Around the world, more than 443 million school days are missed every year because of the global water crisis. Girls’ educations are particularly affected. Not only can contaminated water make them too sick to attend school, but they also shoulder the burden of spending hours collecting water for their families. Losing out on an education impacts girls’ futures, but access to safe water creates opportunities to transform lives.
Munira is an eighth-grader who studies hard at Kacheliba Primary School in Kenya. She is also involved in elective classes focused on how to help others.
“There’s a project that trained me as a ‘peer educator’ to give me knowledge and training to help others,” she said. “As a peer educator, I try to solve [my friends’] problems and advise them. I like to help because many people are struggling.”
However, when Munira first arrived at the school in Kacheliba, things were very different. There was no safe water, so she and her classmates had to trek down to the river.
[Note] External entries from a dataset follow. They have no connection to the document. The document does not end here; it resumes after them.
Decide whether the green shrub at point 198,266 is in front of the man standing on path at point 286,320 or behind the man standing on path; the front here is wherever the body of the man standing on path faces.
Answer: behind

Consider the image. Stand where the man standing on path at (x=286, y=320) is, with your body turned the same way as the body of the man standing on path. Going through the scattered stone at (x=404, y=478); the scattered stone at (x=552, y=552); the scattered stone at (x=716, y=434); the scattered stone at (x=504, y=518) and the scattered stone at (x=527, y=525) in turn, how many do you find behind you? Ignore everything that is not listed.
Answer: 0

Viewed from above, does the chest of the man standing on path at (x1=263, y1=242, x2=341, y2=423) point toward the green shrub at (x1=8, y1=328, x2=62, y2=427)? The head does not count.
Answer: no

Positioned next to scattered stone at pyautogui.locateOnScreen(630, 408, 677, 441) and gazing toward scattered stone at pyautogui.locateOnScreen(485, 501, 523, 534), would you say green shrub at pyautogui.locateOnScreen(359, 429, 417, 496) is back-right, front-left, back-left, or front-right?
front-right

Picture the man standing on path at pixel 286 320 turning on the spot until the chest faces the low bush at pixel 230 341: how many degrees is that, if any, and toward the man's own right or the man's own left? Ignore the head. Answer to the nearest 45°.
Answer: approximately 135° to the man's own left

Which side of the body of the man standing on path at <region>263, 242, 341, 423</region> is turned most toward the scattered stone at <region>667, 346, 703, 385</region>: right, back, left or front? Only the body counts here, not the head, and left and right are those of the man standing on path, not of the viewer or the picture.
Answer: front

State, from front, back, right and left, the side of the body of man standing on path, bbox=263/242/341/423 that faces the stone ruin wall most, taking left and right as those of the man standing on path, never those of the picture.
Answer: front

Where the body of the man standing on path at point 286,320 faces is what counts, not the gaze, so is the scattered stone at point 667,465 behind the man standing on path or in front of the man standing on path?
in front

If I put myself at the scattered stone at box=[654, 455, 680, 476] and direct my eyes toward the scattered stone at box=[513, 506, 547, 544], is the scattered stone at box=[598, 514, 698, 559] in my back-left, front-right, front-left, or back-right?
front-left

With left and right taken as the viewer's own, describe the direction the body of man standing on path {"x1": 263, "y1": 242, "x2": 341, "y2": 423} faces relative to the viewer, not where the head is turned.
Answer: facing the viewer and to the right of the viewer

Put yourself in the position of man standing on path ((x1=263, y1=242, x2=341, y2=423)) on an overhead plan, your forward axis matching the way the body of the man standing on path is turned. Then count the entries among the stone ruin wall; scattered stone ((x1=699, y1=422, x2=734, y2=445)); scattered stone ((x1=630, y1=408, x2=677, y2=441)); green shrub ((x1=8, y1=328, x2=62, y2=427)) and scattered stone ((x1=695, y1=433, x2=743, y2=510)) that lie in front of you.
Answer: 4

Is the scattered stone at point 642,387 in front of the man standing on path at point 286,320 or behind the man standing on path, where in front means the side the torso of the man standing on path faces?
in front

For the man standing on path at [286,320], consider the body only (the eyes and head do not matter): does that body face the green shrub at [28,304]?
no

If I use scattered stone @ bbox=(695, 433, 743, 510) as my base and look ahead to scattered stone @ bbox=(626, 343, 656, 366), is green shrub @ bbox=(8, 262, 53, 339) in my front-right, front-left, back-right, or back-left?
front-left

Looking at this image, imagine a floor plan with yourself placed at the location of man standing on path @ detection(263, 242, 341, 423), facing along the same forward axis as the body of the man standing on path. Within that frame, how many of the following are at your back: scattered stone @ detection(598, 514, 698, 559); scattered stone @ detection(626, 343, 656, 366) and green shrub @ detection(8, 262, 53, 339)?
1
They missed classes and faced many dangers collecting water for drinking, cooking, and washing.
“When I started in the school in 2020, we would struggle with long distances to find water,” says Munira. “Fetching water at the river affected my learning at school because [we missed] lessons. Also, when we went to the river, dangerous strangers would threaten [us].”
Even the river itself could be dangerous. Munira shared how she narrowly escaped a flash flood while collecting water.
“One Saturday, my friends and I went to the river to get water, wash our clothes, and take a bath. The water started increasing, and I was swept away. Luckily, I found a stone to hold onto, but it was risky because the wind was blowing so hard. A man came in and grabbed my hand. After that, I swore to never go to that river.”
Shortly after the incident, Water Mission and The Poul Due Jensen Foundation installed a safe water solution at Munira’s school. Now, the girls can spend their days focused on studies instead of risking their safety to collect water. Munira says that the health and wellness they experience by having safe water has emotional benefits.
She adds that safety, educational opportunities, and good health come from access to safe water. This makes “water a must for girls in school. It gives us self-esteem. It builds confidence so we know if we have a problem, we can solve it.”
No longer struggling to collect water and fight water-related illnesses, Munira’s dreams are focused on helping others.
“I want girls’ lives to be good. I want my friends to be able to decide what they want for their own lives and then fetch it.”